Describe the solution you'd like The first step is to determine and document the image file size limitations for Language Forge and Language Depot. (See issue #1317 for this.) Then we need to explore this bigger question of "How should LF and LD manage image file size limits?"

Perhaps an ideal solution would allow uploading high-resolution images to LF. LF would then generate lower-resolution images to sync with Language Depot, and for casual viewing in web and app applications. Language Forge would also have an option to download or view full-resolution copies, with an extra click or two, near the image.

This, of course, would place increased demands on the server.

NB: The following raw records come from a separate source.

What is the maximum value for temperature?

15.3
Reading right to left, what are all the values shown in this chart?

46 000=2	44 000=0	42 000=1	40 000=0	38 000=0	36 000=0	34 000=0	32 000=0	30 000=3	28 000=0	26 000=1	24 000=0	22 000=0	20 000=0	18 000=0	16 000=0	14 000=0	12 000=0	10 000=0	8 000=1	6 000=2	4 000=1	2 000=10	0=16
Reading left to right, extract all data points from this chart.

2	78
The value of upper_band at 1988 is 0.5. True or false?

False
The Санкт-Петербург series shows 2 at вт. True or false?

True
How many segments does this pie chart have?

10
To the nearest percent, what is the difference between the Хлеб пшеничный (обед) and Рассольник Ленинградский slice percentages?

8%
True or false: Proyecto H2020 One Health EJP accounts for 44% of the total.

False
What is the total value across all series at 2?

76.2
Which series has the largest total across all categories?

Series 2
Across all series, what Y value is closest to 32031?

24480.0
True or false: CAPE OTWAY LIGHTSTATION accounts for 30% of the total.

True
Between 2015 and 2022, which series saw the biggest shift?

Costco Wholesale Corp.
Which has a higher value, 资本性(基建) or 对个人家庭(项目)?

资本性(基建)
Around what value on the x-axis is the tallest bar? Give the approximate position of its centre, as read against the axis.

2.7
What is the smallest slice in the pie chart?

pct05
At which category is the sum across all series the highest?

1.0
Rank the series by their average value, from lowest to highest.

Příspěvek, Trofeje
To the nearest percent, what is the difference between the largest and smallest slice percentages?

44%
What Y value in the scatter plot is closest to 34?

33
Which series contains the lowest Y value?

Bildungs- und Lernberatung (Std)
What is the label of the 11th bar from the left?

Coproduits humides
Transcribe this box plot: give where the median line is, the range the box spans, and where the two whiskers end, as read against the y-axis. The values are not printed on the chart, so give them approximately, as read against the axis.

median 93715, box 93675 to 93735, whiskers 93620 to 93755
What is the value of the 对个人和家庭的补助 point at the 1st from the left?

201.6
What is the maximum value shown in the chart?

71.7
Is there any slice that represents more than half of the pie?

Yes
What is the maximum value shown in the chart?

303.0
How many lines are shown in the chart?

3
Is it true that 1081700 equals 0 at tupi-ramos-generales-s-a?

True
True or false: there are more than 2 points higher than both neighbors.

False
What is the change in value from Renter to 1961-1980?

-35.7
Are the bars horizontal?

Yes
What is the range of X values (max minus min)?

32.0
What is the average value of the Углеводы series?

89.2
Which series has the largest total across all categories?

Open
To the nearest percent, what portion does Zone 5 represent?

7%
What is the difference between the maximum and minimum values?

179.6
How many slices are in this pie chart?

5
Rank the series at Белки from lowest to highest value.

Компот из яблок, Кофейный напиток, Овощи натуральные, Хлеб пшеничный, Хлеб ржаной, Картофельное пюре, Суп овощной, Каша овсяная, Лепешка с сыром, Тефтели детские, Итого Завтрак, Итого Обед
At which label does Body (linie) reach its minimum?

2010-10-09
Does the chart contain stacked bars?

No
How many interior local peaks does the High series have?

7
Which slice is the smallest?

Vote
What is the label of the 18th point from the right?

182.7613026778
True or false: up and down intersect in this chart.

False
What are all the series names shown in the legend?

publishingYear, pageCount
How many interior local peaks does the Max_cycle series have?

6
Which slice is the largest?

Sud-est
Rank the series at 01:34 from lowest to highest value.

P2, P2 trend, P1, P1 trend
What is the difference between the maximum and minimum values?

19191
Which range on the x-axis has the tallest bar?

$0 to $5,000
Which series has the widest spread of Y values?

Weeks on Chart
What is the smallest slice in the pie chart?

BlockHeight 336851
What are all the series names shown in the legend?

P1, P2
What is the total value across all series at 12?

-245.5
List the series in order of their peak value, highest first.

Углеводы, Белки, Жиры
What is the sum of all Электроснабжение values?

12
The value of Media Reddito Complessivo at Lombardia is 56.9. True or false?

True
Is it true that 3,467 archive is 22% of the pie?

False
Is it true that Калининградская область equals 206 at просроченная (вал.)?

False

Describe alternatives you've considered Is hosting full-resolution archival images within the scope of Language Forge? If not, a team doing archival or revitalization work would need to have their own system of backing up and distributing (or, managing access to) full-resolution digital images. Careful file naming could aid in linking images to particular entries.

This solution has its own problems.

Thoughts?

Additional context See issue #1317 for preliminary discussion before addressing this issue.

alex-larkin commented 2 years ago

Ah, we should also consider the usage, abilities, and limitations of other products in this ecosystem, such as FLEx and Webonary.

rmunn commented 2 years ago

The library that enforces the 1-megabyte limit is Chorus; I've opened https://github.com/sillsdev/chorus/issues/277 in the Chorus repository to serve as a place to have that discussion. The FLEx, Webonary, WeSay, and Bloom teams may be interested in contributing to that discussion, and the Chorus issue seems like the best place for that to happen.

alex-larkin commented 2 years ago

Thank you Robin, good idea. Let's close this issue and continue the discussion at the issue you created.